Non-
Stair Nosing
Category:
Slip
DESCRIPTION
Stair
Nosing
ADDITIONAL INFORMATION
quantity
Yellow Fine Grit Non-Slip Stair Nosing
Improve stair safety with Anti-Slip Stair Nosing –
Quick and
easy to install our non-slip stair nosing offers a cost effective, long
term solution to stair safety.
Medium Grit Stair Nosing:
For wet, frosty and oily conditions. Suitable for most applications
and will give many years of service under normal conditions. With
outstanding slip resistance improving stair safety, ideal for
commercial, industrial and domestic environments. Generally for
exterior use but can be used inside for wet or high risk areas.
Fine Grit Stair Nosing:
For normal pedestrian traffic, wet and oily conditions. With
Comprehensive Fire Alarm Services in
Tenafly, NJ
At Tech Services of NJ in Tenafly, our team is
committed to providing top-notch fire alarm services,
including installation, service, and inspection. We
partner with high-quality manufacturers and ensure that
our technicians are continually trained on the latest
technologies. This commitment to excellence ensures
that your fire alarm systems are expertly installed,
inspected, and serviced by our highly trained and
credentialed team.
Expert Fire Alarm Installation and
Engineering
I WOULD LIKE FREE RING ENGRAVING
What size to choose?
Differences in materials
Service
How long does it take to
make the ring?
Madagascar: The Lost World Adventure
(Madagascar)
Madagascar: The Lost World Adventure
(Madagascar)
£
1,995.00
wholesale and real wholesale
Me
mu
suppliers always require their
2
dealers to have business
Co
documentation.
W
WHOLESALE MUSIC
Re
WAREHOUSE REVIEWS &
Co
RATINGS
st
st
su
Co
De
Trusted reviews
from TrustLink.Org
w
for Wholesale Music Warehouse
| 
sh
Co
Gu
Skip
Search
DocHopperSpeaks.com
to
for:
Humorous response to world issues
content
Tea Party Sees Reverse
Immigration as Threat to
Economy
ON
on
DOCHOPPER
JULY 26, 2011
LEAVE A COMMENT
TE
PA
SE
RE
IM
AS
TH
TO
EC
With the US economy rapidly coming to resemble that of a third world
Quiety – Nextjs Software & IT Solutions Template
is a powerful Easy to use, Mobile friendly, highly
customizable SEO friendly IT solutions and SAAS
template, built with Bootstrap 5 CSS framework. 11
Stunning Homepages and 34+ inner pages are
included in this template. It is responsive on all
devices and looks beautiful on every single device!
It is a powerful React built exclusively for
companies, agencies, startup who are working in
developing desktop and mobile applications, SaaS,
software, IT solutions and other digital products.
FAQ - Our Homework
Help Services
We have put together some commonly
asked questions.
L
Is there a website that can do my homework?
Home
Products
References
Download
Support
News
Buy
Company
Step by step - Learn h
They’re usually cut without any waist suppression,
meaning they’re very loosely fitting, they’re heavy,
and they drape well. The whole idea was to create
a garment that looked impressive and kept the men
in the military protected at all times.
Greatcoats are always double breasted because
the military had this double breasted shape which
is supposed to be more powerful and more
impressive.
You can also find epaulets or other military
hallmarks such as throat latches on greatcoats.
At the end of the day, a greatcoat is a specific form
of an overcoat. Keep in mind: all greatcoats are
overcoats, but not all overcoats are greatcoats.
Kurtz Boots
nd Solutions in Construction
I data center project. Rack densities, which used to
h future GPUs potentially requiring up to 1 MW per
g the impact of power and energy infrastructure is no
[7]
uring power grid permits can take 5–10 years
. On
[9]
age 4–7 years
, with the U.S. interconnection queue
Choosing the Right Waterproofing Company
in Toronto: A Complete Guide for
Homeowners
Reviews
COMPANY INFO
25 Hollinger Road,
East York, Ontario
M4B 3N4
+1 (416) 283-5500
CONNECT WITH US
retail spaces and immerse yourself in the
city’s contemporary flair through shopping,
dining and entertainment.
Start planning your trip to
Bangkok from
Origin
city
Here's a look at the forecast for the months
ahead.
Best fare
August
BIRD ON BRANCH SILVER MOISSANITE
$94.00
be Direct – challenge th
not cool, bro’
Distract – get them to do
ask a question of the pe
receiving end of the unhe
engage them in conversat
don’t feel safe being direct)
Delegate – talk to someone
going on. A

Request ->
Set down exactly what runs from the line with "Kurtz Boots" to the last line of the data above, including both of those lines and no others.

Response ->
Kurtz Boots
nd Solutions in Construction
I data center project. Rack densities, which used to
h future GPUs potentially requiring up to 1 MW per
g the impact of power and energy infrastructure is no
[7]
uring power grid permits can take 5–10 years
. On
[9]
age 4–7 years
, with the U.S. interconnection queue
Choosing the Right Waterproofing Company
in Toronto: A Complete Guide for
Homeowners
Reviews
COMPANY INFO
25 Hollinger Road,
East York, Ontario
M4B 3N4
+1 (416) 283-5500
CONNECT WITH US
retail spaces and immerse yourself in the
city’s contemporary flair through shopping,
dining and entertainment.
Start planning your trip to
Bangkok from
Origin
city
Here's a look at the forecast for the months
ahead.
Best fare
August
BIRD ON BRANCH SILVER MOISSANITE
$94.00
be Direct – challenge th
not cool, bro’
Distract – get them to do
ask a question of the pe
receiving end of the unhe
engage them in conversat
don’t feel safe being direct)
Delegate – talk to someone
going on. A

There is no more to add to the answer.